Warren Buffett’s Fort Worth-based BNSF cuts jobs as railroads feel COVID-19 pain

Dallas News

While trains are considered essential businesses, that hasn’t protected the rail industry from the COVID-19 drag.

“COVID didn’t choose which modes of transportation to affect,” said Todd Tranausky, vice president of rail and intermodal at industry research firm FTR. “It hit them all.”

At a time when railroads were already laying off workers in the name of more efficient scheduling, the pandemic caused a significant drop in shipments, leading to even greater job cuts.

Fort Worth-based BNSF, owned by Warren Buffett’s Berkshire Hathaway, has had to reduce its workforce at locations across its network about 32,500 miles of track in 28 states and three Canadian provinces. However, the company — which operates one of the largest rail networks in the U.S. — declined to provide specific figures.

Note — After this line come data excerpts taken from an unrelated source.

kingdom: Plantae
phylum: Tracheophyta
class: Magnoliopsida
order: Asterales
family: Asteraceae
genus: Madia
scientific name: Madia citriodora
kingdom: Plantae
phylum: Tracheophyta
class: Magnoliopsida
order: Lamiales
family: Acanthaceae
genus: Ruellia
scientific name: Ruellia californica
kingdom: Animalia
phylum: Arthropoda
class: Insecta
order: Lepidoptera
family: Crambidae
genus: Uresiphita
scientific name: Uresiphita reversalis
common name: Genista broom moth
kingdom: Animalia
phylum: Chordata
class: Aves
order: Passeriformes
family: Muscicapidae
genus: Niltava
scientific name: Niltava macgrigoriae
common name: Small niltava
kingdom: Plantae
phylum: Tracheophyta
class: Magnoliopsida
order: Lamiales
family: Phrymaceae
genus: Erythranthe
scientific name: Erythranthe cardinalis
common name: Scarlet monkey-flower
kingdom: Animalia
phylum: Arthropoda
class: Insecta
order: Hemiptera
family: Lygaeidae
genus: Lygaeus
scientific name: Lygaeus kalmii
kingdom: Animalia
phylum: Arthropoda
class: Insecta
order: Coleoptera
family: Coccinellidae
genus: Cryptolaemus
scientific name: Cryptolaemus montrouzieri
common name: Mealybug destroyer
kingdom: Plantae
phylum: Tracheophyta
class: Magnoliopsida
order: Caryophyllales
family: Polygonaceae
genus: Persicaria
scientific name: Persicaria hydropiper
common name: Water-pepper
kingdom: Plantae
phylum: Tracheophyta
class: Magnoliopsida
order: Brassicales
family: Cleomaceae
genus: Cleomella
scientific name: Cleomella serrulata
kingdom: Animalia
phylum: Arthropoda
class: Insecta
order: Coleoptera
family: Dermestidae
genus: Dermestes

“With the current business environment, BNSF has seen a reduction in volumes as demand has weakened,” spokesman Ben Wilemon said in a statement.

TheLayoff.com, a website that tracks reports of layoffs through anonymous employee postings, indicated that 30 managers were let go at the corporate headquarters at the end of April. BNSF cut its mechanical workforce in Nebraska by 95 people and laid off eight workers and furloughed 28 others in Kansas, according to industry publication RT&S. In addition, three maintenance facilities in Montana and Wyoming were closed, affecting 215 workers.

In the first three months of this year, its revenue fell by 6% year-over-year to $5.4 billion because of COVID-19-related declines in consumer and industrial shipments. The small bright spot — a 3% increase in agricultural freight, was due to higher domestic grain and soybean shipments.

BNSF is expected to report another revenue decline in the second quarter and possibly beyond, according to a Bloomberg Intelligence report. But the railway has proven adept at cost-cutting in the past, the report said.

The company’s earnings dropped 22% in 2009 after the recession but increased 51% the following year. Since Berkshire acquired the railway in 2009, BNSF’s earnings have increased an average of 12% annually.

The drop in BNSF’s operations this year is indicative of the nationwide trend. The number of rail transportation employees nationally is expected to drop to 153,200 for May, down from 177,300 in the same month last year, according to the Bureau of Labor Statistics.

Omaha, Neb.-based Union Pacific said in January that it needed 3,000 fewer workers this year as it continues to follow the industry-wide trend to streamline operations. It had layoffs in May from virus-related volume declines, although it also didn’t specify the number.

Union Pacific’s first-quarter freight revenue declined 2.5% year-over-year to $4.9 billion. The rail operator is especially exposed to headwinds from COVID-related volume declines and the plummet in oil prices but its efforts to cut costs and streamline its business before the virus outbreak will help it weather the economic downturn, a Bloomberg Intelligence report said.

“We believe the increased focus on efficiency will allow it to quickly adjust resources in the event of a demand snapback,” the report said.

At Berkshire Hathaway’s annual meeting on May 2, Buffett said the firm’s three largest businesses were BNSF and its insurance and energy holdings. He told investors that he felt all three were in a “reasonably decent position,” but was particularly bullish on BNSF.

“That business is, in my view, is a very, very solid business for many, many, many decades to come,” he said at the meeting.

Industry analyst Tranausky said rail shipments of containers and trailers were expected to grow 1% to 3% this year. That’s been replaced with forecasts of double-digit declines.

Rail cars make up the bulk of freight business, transporting everything from petroleum and autos to chemicals and lumber. While 2020 already brought a headwind in coal demand, the industry expected carload traffic to stay flat. It’s now seen a significant downturn.

“It’s gone from stable to seeing steady declines but we expect it to stabilize in 2021,” Tranausky said.